> **Task requirements**: In the listing that follows, copy out each line that includes the word "depth".

> **Data to process**:
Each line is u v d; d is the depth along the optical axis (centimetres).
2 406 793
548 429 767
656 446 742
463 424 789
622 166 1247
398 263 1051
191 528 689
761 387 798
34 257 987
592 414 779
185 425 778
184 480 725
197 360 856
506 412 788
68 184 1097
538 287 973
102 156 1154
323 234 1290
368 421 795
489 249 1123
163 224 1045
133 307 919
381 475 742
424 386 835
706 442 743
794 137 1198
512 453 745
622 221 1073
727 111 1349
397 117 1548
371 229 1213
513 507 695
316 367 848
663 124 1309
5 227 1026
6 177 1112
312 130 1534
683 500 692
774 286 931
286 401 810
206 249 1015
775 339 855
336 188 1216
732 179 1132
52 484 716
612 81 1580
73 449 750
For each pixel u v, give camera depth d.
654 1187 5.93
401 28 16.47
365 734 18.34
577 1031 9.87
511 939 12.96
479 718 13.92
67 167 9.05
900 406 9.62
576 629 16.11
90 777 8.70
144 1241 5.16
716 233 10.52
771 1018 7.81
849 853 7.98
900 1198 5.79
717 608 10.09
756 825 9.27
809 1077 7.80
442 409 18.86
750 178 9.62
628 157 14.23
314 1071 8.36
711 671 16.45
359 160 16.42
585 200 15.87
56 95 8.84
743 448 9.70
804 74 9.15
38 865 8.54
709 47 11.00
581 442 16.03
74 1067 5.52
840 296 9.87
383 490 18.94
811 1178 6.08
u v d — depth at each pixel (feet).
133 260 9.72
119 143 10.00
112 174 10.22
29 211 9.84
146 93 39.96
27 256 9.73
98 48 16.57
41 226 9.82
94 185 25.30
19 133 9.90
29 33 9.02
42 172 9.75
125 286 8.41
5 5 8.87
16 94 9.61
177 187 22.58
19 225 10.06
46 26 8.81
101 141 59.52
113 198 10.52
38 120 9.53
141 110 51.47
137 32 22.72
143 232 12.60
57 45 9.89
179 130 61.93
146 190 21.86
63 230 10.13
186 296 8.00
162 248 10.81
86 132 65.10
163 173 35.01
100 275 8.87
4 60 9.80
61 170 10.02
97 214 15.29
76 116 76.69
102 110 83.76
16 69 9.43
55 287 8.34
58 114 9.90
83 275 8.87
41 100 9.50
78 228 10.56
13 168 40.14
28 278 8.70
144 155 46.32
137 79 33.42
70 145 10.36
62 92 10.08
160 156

> **Answer to this problem**:
Each line is u v d; d is the depth along the optical axis (centimetres).
For each pixel u v, give camera depth d.
u v d — depth at each pixel (feet).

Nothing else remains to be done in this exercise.